Sexually, physically, and mentally, we humans peak in our early twenties. After that we decline. Our heart muscles weaken and we lose stamina and endurance. Our blood pressure increases and our arteries harden, and this affects our brain, heart, kidneys, and the extremities, and none of them take it well. The gastrointestinal system also begins to slow. The prostate enlarges. Our hormones slow to a trickle, making us look older and feel less energy and initiative. Our bones leach calcium and phosphates and become fragile. The skin thins, dries, and becomes discolored. Our brain atrophies. Our nerve cells waste away. We suffer memory loss, sometimes severe. Birth is our only real success, and even that success doesn’t really belong to us. It belongs to God. In the beginning, God created us out of nothing. It is all downhill from there, and that’s the part that belongs to us—the long, slow return to nothing.
But if we stop resisting it for a moment, it is precisely this return that can save us. It is precisely this return that can renew us.
Human renewal is one of the universe’s great mysteries, one we tend to take for granted. When our cars run out of gas, we fill them up with gas. When our batteries run down, we recharge them with electrical energy. But when we human beings run down, we simply plunge into nothingness. We sleep. Nothing happens to us when we sleep, and it is precisely this nothing that restores us.

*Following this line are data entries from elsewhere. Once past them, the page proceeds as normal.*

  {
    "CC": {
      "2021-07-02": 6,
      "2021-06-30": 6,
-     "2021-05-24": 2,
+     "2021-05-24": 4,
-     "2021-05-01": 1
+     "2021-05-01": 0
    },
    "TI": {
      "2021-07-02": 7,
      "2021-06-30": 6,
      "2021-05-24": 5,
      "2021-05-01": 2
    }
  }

When we lose touch with this sense of nefesh, of space, of emptiness, we feel overwhelmed, overstressed, overburdened. So for many of us the question is, How do we find our way back to heaven? How do we relocate that spaciousness out of which we emerged? How do we connect with our nefesh?

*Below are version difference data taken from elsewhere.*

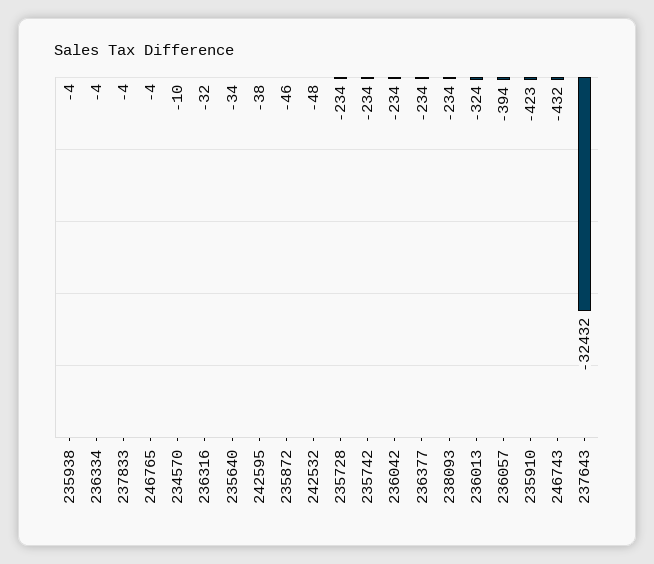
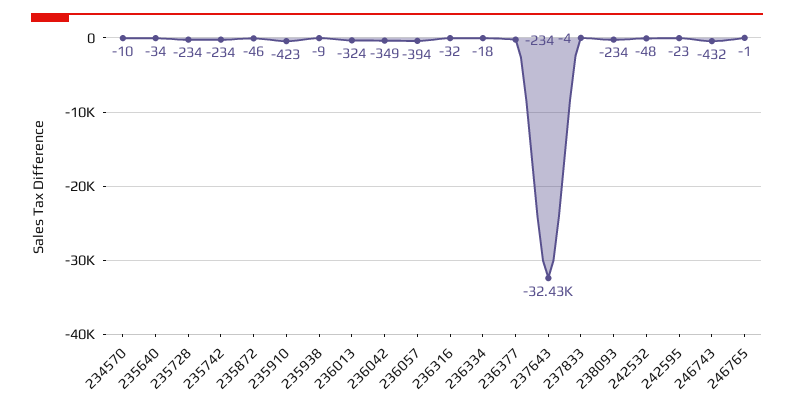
  {
-   "235938": -4,
+   "235938": -9,
-   "236334": -4,
+   "236334": -18,
    "237833": -4,
-   "246765": -4,
+   "246765": -1,
    "234570": -10,
    "236316": -32,
    "235640": -34,
-   "242595": -38,
+   "242595": -23,
    "235872": -46,
    "242532": -48,
    "235728": -234,
    "235742": -234,
-   "236042": -234,
+   "236042": -349,
    "236377": -234,
    "238093": -234,
    "236013": -324,
    "236057": -394,
    "235910": -423,
    "246743": -432,
    "237643": -32432
  }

The Sabbath is a time when we inhabit ourselves this way. This may be the real reason so few Christians or Jews observe the Sabbath anymore. Work, commerce, and our usual frantic rush of activities are all devices we use to distract ourselves from ourselves, to keep from looking at who we are, to keep us from fully inhabiting our lives. Perhaps the real reason more of us don’t observe a Sabbath is not because it’s inconvenient—not because we are spiritually lazy—but rather because we are afraid. We are afraid of reflection because we are afraid of ourselves. We are afraid that if we ever stopped running long enough to catch a glimpse of ourselves, we would see something we didn’t like.

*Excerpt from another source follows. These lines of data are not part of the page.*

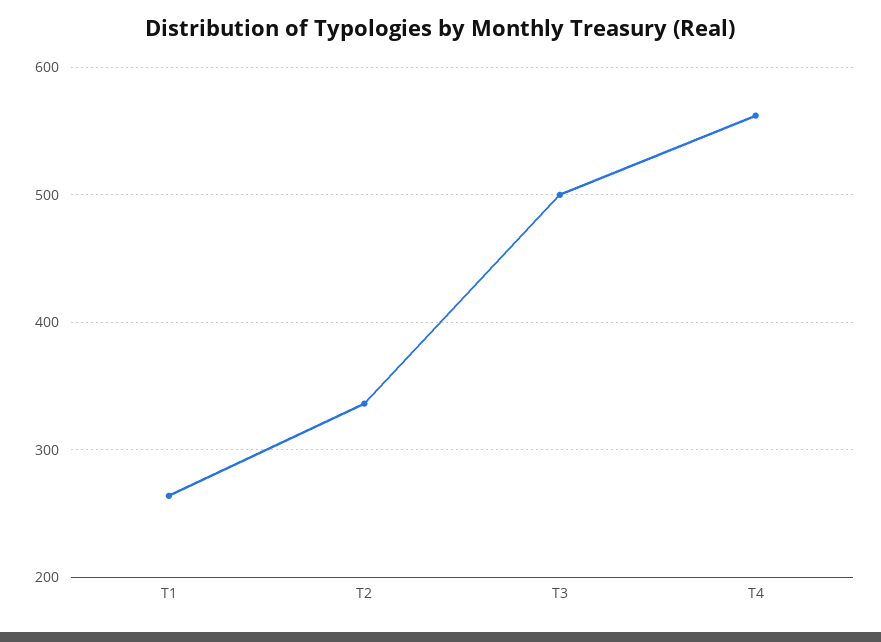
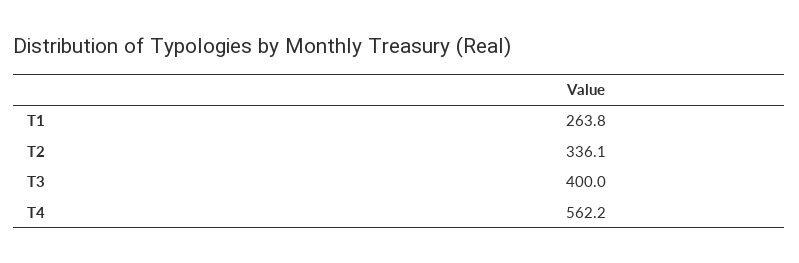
  {
    "T1": 263.8,
    "T2": 336.1,
-   "T3": 500,
+   "T3": 400,
    "T4": 562.2
  }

The real work we have to do at this time of year, I think, is to find compassion no matter what. But we have to find it for ourselves before we can be of much use to others. The real work is to look at who we really are, and to contemplate Who made us that way. This I can promise you: neither you nor your children conform to the ideas other people are trying to foist on you. You are the unique creations of God, and any attempt to pin you down to some idea will only diminish you. You are equal to your life. You have been given exactly what you need, not one thing more and not one thing less.”